Catorze por cento da população adulta espanhola sofria de insônia crônica, o que representa um total de 5,4 milhões de pessoas. Aproveitando que amanhã, 13 de janeiro, é comemorado o Dia Mundial da Depressão, a SES quis alertar para a relação evidente que existe entre a insônia e esse transtorno mental.
A psicóloga e membro do grupo de trabalho sobre Insônia da SES, María José Aróstegui, esclareceu que o sono e a depressão mantêm uma das “relações mais sólidas na psicopatologia”. Estima-se que 90% dos pacientes com depressão sofrem de alterações no sono, com problemas para conciliar o sono, despertares precoces ou até mesmo hipersonia.

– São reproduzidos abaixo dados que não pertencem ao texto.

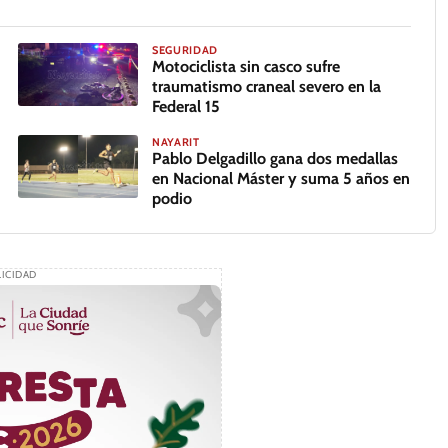
SEGURIDAD
Motociclista sin casco sufre
traumatismo craneal severo en la
Federal 15
GALERÍA
NAYARIT
Pablo Delgadillo gana dos medallas
en Nacional Máster y suma 5 años en
podio
ICIDAD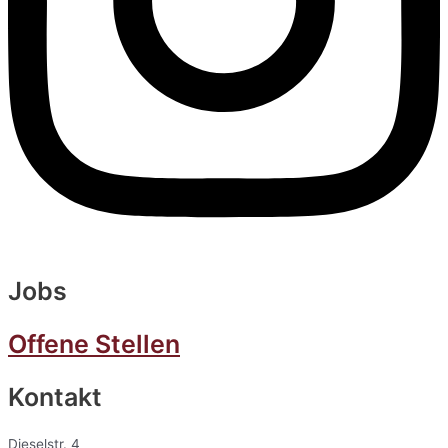
Jobs
Offene Stellen
Kontakt
Dieselstr. 4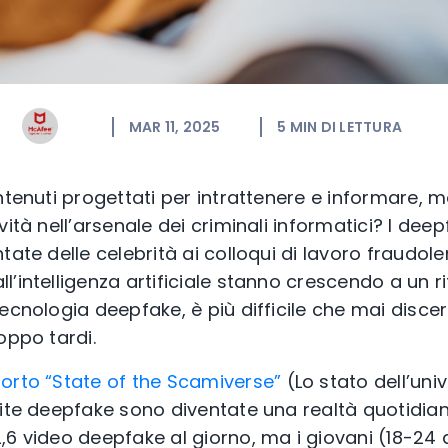
MAR 11, 2025
5
MIN DI LETTURA
ntenuti progettati per intrattenere e informare, 
ità nell’arsenale dei criminali informatici? I deep
ate delle celebrità ai colloqui di lavoro fraudolent
’intelligenza artificiale stanno crescendo a un r
ecnologia deepfake, è più difficile che mai discer
oppo tardi.
orto “State of the Scamiverse”
(Lo stato dell’univ
mite deepfake sono diventate una realtà quotidia
,6 video deepfake al giorno, ma i giovani (18-24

Como aponta a especialista, a insônia não é apenas um sintoma da depressão, mas cria uma relação bidirecional na qual a falta de sono se torna um fator de risco causal. A falta de sono afeta a regulação da amígdala, onde se encontra a parte emocional do cérebro, e faz com que “as pessoas sejam mais reativas a estímulos negativos e menos capazes de processar o estresse”. Tudo isso faz com que as probabilidades de sofrer um transtorno do humor possam duplicar. A porta-voz da SES esclareceu que essa relação tem uma explicação neurobiológica, já que esses dois transtornos compartilham as mesmas vias dentro do cérebro. É por isso que a desregulação da serotonina, da dopamina e da noradrenalina afeta tanto o humor quanto os ciclos do sono. Em ambos os casos, o estresse faz com que “o corpo mantenha um estado de alerta que impede o sono e esgota os recursos emocionais”.

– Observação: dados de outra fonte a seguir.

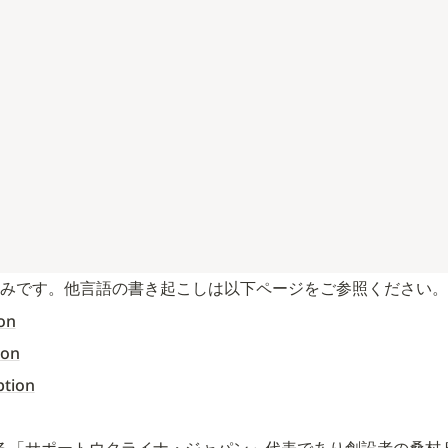
のみです。他言語の書き起こしは以下ページをご参照ください。
ion
ion
ption
石井による「サポートウクライナ・ジャパン」代表であり創設者の桑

A ideia de que o sono não é um estado passivo, mas um processo ativo de limpeza cerebral e regulação emocional, está cada vez mais difundida. “Cuidar do sono é, literalmente, medicina preventiva em saúde mental”, defende Aróstegui. De acordo com alguns ensaios clínicos recentes, quando a insônia é tratada de forma específica, as taxas de remissão da depressão duplicam. Mas essa relação não é tão confiável no sentido inverso. Quando o quadro depressivo melhora com medicamentos, embora o sono possa melhorar, ele também pode permanecer como um sintoma residual. Portanto, tratar a depressão ajuda a melhorar o sono, mas acabar com a insônia é essencial para remeter a depressão. “Se a depressão melhora, mas a insônia persiste como sintoma residual, o risco de recaída é muito alto”, conclui.